Santos Rufino, Vol.10, p. 16 |
Entretanto,
estes homens brutos, selvagens, sem história, poderiam servir para realizar
trabalhos pesados e sem ônus para os utilizadores e, durante muito tempo, estes
subprodutos da humanidade foram explorados, espoliados de suas terras,
afastados de seus familiares, servindo de burros de cargas e justificando a sua
própria existência como seres inferiores.
A
Conferência de Berlim obriga que a argumentação histórica e a ideologia dos
colonizadores seja modificada, agora estamos diante de um princípio
internacional que é o da missão civilizadora, há que se trazer os indígenas à
civilização, portanto, eles não podem mais ser tratados como incapazes de viver
socialmente e de aprender, embora a literatura colonial portuguesa, mesmo após
a convenção de Berlim, continue centrada na “selvageria” dos indígenas, na sua
falta de aptidão, o que se reflete na própria política colonial, que procura
minimizar a crítica internacional com medidas que em nada modificaram o status
dos indígenas, que assim foram considerados em 1894 para efeitos de prestação
de serviços, situação que perdurou até o momento em que os indígenas ganharam
um estatuto próprio, que garantia a exclusão legal de todos os direitos
concedidos aos cidadãos portugueses, e direito a uma justiça mais de que
especializada, a justiça “indígena” protagonizada pelos tribunais privativos
dos indígenas, criados pelo “OUTRO”; aquele que recebeu e constitucionalizou a
missão de civilizar, de trazer os selvagens ao mundo da civilização[4].
Mas
os selvagens têm reações, e estas reações fazem aparecer questionamentos sobre
as estruturas de resistência (“quilombos e mocambos”) e a historiografia passa
a se preocupar com este novo objeto,[5] o
negro como escravo e a conseqüência da escravidão para a própria sociedade
africana. No estágio atual a preocupação volta-se para a África e africanos,
mas a história passa a ter a participação ativa deles; estuda-se a identidade,
a etnicidade, os costumes. O pluralismo jurídico vem sendo objeto de vários
estudos acadêmicos, mesmo que a história colonial oficial portuguesa, no caso
da África lusófona, ainda se mantenha; seja como ponto de partida, seja como
justificadora de mudanças estruturais nas sociedades colonizadas, no entanto, a
releitura de documentos, os trabalhos de campo com diversas etnias, o estudo
dos usos e costumes é feito abstraindo-se dela os mitos, as continuidades,
procurando salientar a participação daqueles que, outrora, foram os excluídos
da história; esta dinâmica na historiografia africana pode ser sentida a partir
da década de 60 e continua passando por transformações.
Para a historiografia
(portuguesa) dita colonial, a história da África somente começa com o
desembarque dos europeus naquele continente, o que significa que esta
historiografia é limitada territorialmente, por um grande período, ao litoral,
e se resume aos relatórios apresentados por estes marinheiros. Somente no
século XIX é que a ocupação passa efetivamente a ser feita com mais intensidade
e começa uma nova fase na historiografia africana através dos relatos de
campanhas militares de ocupação, cheios de ufanismo e heroísmos e apresentando
o africano, ainda como selvagem, incapaz, e por isso mesmo, um indivíduo que
precisa de tutela.
Na década de setenta os próprios
africanos e afro-descendentes é que são os grandes historiadores da África.

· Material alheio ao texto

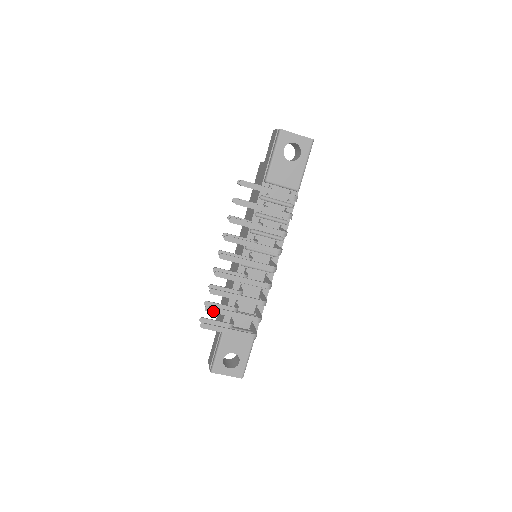
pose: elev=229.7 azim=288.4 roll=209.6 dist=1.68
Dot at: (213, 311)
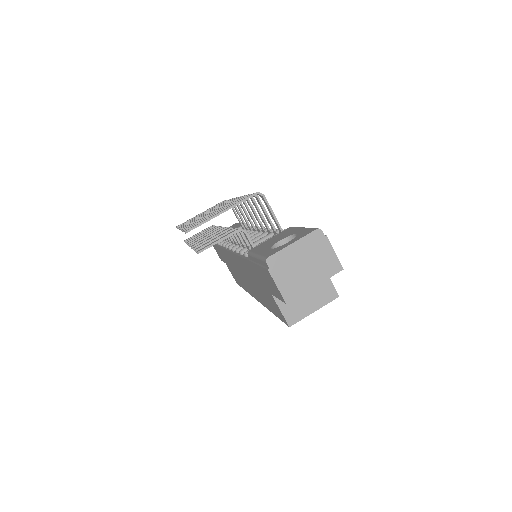
Dot at: (194, 225)
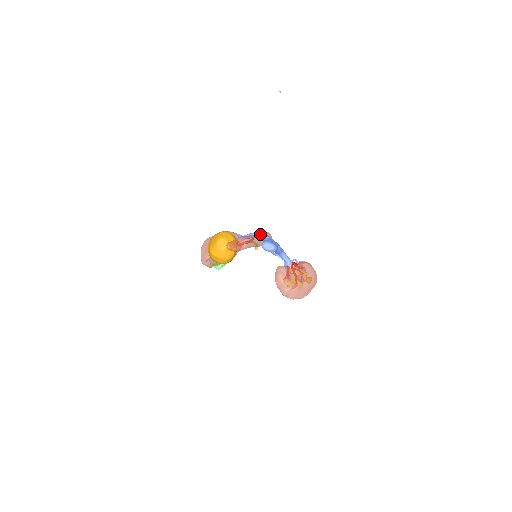
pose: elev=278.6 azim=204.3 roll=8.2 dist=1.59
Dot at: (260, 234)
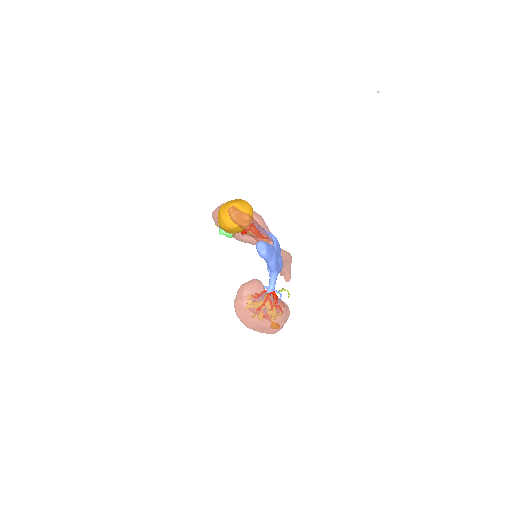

Novas técnicas e novos métodos de investigação são utilizados, a história oral
ganha força, a arqueologia com as suas descobertas auxiliam tais historiadores
a reconstruir a história e nomes como Ki-Zerbo, A. Ajauy,
B. Ogot, T. Obenga, Tamsir Niane[6], Cheick Anta Diop mesmo com
uma tendência afro-centrista,[7] sedimentaram a historiografia africana. A história africana é, pois, através
deles, revisada. Agora é o africano que diz a sua história. A diversidade africana é explorada em
estudos antropológicos, étnicos, sociológicos, há uma preocupação com a
identidade, com a cultura. Aparecem os romances históricos, nele são trazidos
os mitos, as lendas, os fatos históricos e as suas explicações, como é o caso
de Ualalapi em que Khosa, através da
linguagem literária, conta a estória do Gungunhana, que, em um só momento,
desfaz um mito tanto português quanto moçambicano. Dona Theodora e os seus Mozungos de Maria Sorensen, que reconstitui
o universo dos prazos da Zambézia. Outros autores, como Mia Couto, também
trazem a história através dos seus romances. As atuais perspectivas do estudo histórico do continente
pretendem tornar
conhecido o passado
da África tal como é
visto pelos africanos.
Santos Rufino, Vol.10, p. 23 |
No final século XX a historiografia
africana ganha a África Negra História e
Civilizações de Elikia M`Bokolo,[9] traduzido em 2003 para o
português.
A história da escravidão ganha outros contornos,
muitas publicações e novas perspectivas em relação a esta, que agora passa da
escravidão propriamente dita, aquela da venda de pessoas e do tráfico de escravos,
para o trabalho forçado, seja dos serviçais, seja em história mais recente, de
mulheres e crianças. Em relação ao direito africano, particularmente em
Moçambique, inúmeros são os estudos das instituições e do pluralismo jurídico.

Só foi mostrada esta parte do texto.